DIBBLE: –hadn’t seen one of those for, well a year and a half, well more actually, ’cause almost two years by then. So, we went in, and I got a banana split. Funny how you remember a thing, and Wally laughed about that so hard.

HEALEY: So how long did you stay in San Francisco?

DIBBLE: Just three days.

Taps at memorial service, Camp Tripoli, Korea.

Taps at memorial service, Camp Tripoli, Korea. WVM.1323.I107.

DIBBLE: Yeah, for some years now, I’ve been going to the American History classes at the local high school, which has about–well there are five classes with about twenty in each.

HEALEY: And that you said is Memorial High School?

DIBBLE: Yes.

HEALEY: Here in Eau Claire?

DIBBLE: Eau Claire. They, the teachers, there’re two of them – one has three classes, one has two – that show my video, now it’s in DVD of course, to the class the day before I come. So the entire fifty minutes is questions, and they, soon as I come in and I’m introduced, the hands just start going up, and they go up for an hour, almost an hour, and they’re still some hands in the air when the bell rings. They’re just so exciting for me. It’s tiring too, to stand on my feet from 8:30 in the morning until 3:30 in the afternoon with a half an hour break, forty minute break for, but the enthusiasm of these kids about the Korean War is really astounding to me ’cause they’re getting a background in the Korean War that ninety percent or ninety percent of the American public have no idea about. It’s called the Forgotten War, but I disagree. It’s not forgotten. It was never known, and you can’t forget somethin’ that you never knew. I came back to Cook County and nobody, almost nobody, knew about the war, only those that, particularly the patients. I asked twenty-five young girls on the OB ward once if they had heard of Korea, this was almost three years after it started, one of them had heard of Korea and that was ’cause her brother had been there.

HEALEY: That’s amazing.

DIBBLE: It is.

HEALEY: I, I didn’t realize that, that it had so little visibility in the fifties.

DIBBLE: And yet we had a dedication, I think that was that same year, maybe that also stimulated my writing, of the Korean War Veteran Monument in Washington, D.C.
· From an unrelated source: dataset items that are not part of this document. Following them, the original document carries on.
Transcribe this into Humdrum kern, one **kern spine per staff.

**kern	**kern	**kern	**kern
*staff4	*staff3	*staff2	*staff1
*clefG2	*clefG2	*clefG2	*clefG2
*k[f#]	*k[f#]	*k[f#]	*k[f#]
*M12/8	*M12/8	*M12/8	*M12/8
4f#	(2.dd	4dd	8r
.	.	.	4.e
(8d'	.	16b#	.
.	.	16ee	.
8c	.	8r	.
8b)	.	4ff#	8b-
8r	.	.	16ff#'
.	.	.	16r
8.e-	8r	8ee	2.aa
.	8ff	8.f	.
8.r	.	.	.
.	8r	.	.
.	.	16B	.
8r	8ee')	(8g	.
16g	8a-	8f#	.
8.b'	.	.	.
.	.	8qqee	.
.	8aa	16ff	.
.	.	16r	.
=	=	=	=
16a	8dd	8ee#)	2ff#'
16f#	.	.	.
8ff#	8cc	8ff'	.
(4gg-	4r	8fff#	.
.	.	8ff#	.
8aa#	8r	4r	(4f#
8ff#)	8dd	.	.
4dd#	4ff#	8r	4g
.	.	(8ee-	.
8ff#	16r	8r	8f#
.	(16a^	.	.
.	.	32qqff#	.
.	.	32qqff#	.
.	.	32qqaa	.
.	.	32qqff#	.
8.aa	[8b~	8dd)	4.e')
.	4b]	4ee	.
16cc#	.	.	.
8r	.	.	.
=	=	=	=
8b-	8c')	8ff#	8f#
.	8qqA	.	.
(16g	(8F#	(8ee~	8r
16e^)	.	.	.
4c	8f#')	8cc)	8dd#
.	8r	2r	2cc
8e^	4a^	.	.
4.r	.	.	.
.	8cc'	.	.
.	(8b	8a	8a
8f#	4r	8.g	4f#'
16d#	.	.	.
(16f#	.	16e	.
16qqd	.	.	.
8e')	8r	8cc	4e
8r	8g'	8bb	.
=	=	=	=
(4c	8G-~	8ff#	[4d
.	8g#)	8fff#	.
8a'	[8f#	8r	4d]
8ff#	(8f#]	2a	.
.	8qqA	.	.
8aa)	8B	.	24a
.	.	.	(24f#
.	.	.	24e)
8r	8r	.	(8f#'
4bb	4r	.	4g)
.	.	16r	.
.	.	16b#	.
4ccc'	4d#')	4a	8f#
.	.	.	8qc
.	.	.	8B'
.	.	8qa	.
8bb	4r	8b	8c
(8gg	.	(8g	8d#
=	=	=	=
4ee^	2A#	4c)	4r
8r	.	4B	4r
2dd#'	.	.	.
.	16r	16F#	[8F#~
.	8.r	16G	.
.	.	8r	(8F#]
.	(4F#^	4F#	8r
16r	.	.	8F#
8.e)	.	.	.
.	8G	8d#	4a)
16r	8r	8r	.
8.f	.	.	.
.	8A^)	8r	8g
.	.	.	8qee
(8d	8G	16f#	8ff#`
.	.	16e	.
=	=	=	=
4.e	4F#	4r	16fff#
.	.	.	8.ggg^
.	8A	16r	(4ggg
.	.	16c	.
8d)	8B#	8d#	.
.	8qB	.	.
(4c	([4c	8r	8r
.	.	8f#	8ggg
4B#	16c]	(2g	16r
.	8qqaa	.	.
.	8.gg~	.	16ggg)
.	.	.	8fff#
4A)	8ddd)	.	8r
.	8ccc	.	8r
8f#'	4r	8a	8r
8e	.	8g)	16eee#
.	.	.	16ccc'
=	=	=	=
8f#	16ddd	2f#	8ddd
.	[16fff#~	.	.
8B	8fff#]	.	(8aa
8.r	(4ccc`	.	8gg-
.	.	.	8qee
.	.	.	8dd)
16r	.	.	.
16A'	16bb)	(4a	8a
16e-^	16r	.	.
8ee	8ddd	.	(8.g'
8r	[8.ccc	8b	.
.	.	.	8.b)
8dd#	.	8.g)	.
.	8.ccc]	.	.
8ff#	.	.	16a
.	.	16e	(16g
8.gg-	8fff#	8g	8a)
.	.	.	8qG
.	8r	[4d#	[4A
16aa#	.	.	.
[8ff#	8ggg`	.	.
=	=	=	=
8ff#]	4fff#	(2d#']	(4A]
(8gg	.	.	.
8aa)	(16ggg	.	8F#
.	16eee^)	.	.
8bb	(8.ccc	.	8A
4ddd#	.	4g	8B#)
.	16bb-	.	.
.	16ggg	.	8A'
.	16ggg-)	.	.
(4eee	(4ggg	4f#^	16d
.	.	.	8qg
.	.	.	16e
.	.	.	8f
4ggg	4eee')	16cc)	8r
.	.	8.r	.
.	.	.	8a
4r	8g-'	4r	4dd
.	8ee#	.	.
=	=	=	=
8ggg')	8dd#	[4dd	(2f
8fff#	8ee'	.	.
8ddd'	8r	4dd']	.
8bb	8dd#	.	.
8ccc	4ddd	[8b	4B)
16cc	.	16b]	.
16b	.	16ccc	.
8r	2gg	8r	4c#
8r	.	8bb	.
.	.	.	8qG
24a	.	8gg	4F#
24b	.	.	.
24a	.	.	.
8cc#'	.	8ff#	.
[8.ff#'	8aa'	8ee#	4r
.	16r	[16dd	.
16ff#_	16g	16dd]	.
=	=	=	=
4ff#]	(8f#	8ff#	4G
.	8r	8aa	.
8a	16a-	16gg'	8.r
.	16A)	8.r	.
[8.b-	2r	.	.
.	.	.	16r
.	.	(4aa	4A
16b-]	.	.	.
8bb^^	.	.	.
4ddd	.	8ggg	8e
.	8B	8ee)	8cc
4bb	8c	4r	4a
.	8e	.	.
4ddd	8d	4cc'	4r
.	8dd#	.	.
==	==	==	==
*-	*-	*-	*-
Photo of Veterans quilt made by social studies students at DeLong Middle School in Eau Claire, Wisconsin. Presented to Wisconsin state senator Kathleen Vinehout in commemoration of Wisconsin veterans.

Veterans quilt made by social studies students at DeLong Middle School in Eau Claire, Wisconsin. Presented to Wisconsin state senator Kathleen Vinehout in commemoration of Wisconsin veterans. V2018.069.1.

HEALEY: And how did you get to Eau Claire, Wisconsin?

DIBBLE: I had met a young man, Ralph Hudson, from Mt. Morris, Illinois on a train going to my first duty station way back in 1943. He was at one end of the car and I was at another, and we kept looking at each other. I thought I recognized him. Well, we got together at Lynchburg, Virginia and found out that he was, lived in Mt. Morris and I lived in Rochelle, and we played each other for several years on the basketball forward in the same conference. So naturally we looked familiar but didn’t really know each other. Oh he and I stayed friends, medical school, internship, residency, and decided to go into practice together, and we wanted to go into Minnesota or Wisconsin, and so we literally just sat down with an atlas or a map and picked out ten places in northern Wisconsin, ten places in northern Minnesota and investigated all of them using Chamber of Commerce, and we knew an amazing number of doctors practicing in these towns, and we get information about the town, the living, and just–and then we narrowed the field down to about five in each one, and then we just took two weeks off with our wives and drove up here, and we went to–we eliminated Milwaukee, Madison, Duluth, Superior, Minneapolis as being too big. So, we went to Rhinelander, we went to Eau Claire, we went to Stevens Point and Ely, St. Cloud and some southern Minnesota, well near it, eventually just narrowed it down to St. Cloud and Eau Claire and then decided that Eau Claire had two surgeons who were board surgeons, American Board of Surgery. St. Cloud had seven, so we figured we’re gonna get a better start ’cause we’re just gonna hang up our shingle, you know? “Ralph Hudson and Birney Dibble, world’s great surgeons” and wait for the people to come in, and they did, slowly.